Simple maneuver added to provincial guidelines for preventing pressure injuries.
If you’re healthy and mobile, it’s easy to take for granted the simple, everyday act of sitting up in bed. However, for an immobile person bound to a hospital bed, being sat upright via a bed adjustment can result in pressure and pain.
While working at a residential care facility, Vancouver Coastal Health Research Institute clinician scientist and occupational therapist Jeanette Boily noticed that residents expressed pain and reluctance at being moved in their hospital bed from lying flat to an upright seated position. The residents’ discomfort sparked Boily’s research and ultimately led to a formalized guideline of a simple trunk release maneuver that offers improved comfort and safety for bedbound patients.
Using a pressure mapping system to illustrate the profile of pressure underneath a person, Boily and her colleague Guylaine Desharnais discovered that a lot of pressure builds up particularly under the buttocks and trunk when a person is unable to adjust themselves during bed movement into a seated position.
“My colleague and I wanted to experience what our clients were experiencing, and so with the pressure mapping system in place, we each tried lying on a hospital bed and not moving when the bed was adjusted into a seated position,” says Boily, who is regional occupational therapy practice leader at Vancouver Coastal Health (VCH). “After the head of the bed was raised, my colleague complained about discomfort and described how she felt driven down into the surface of the bed.”

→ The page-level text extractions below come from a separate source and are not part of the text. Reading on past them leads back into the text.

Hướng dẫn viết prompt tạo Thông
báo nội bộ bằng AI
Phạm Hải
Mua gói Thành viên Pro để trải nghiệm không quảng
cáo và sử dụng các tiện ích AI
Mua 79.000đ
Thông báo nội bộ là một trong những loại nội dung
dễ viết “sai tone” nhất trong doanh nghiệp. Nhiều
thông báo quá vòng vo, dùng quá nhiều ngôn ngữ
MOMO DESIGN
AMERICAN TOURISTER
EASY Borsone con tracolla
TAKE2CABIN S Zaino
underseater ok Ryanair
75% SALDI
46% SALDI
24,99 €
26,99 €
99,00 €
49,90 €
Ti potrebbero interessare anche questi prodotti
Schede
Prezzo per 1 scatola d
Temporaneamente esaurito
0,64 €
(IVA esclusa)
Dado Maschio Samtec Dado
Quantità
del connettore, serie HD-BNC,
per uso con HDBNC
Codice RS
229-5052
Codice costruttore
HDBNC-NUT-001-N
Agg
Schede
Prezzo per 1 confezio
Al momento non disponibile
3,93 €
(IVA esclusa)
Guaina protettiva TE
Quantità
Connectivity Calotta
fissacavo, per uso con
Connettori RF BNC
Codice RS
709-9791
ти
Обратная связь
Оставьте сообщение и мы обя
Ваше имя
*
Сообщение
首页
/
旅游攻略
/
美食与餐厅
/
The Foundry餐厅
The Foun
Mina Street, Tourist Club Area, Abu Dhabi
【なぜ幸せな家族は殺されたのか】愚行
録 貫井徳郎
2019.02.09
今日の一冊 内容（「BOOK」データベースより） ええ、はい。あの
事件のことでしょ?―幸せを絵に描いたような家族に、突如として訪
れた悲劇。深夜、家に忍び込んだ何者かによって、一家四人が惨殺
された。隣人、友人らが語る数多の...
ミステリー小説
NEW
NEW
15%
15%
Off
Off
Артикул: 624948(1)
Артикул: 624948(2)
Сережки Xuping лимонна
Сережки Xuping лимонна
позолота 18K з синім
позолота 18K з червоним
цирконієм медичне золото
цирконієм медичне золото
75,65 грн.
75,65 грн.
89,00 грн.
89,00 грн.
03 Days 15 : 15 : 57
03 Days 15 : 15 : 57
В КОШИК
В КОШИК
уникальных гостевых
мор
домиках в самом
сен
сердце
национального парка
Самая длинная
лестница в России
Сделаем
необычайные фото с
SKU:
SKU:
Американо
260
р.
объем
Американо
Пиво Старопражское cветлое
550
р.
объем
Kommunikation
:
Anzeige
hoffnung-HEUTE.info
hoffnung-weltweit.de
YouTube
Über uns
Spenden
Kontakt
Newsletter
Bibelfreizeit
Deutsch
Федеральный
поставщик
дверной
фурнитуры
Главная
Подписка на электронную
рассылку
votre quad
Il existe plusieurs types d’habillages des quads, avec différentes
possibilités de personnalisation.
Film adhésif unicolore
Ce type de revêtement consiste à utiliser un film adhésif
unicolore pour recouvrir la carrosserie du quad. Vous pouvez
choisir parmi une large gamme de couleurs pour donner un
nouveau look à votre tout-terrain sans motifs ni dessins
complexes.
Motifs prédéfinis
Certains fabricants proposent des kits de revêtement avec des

Finding relief for patients
The pressure mapping system also helped the researchers discover that the addition of a trunk release maneuver during the process of sitting a client upright alleviated the build up of pressure. When the head of a hospital bed is raised, the patient’s trunk should be moved forward, off of the bed surface to release pressure under the buttocks and back.
“It doesn’t take the pressure away entirely. There’s still pressure in a seated position, but the trunk release maneuver does help alleviate the build-up of pressure that increases during movement from lying flat to a seated position.”
“It’s a very simple thing that nurses on the front lines were sometimes doing because of their patients’ discomfort,” says Boily, who worked with the Musculoskeletal Injury Prevention Team at VCH for this research. They came up with two different strategies to perform the trunk release maneuver either singly, with the use of assistive equipment, or with a partner to avoid worker injury. “This maneuver was common practice for some but we didn’t necessarily recognize it as a standard procedure or process, and it needed to be adopted as such.”
Results from the researchers’ study showing the maneuver’s efficacy were published in 2012 in BMC Geriatrics and the maneuver has been adopted into B.C.’s Interdisciplinary Skin and Wound Committee best practice guidelines for preventing skin breakdown due to pressure, friction, and shear.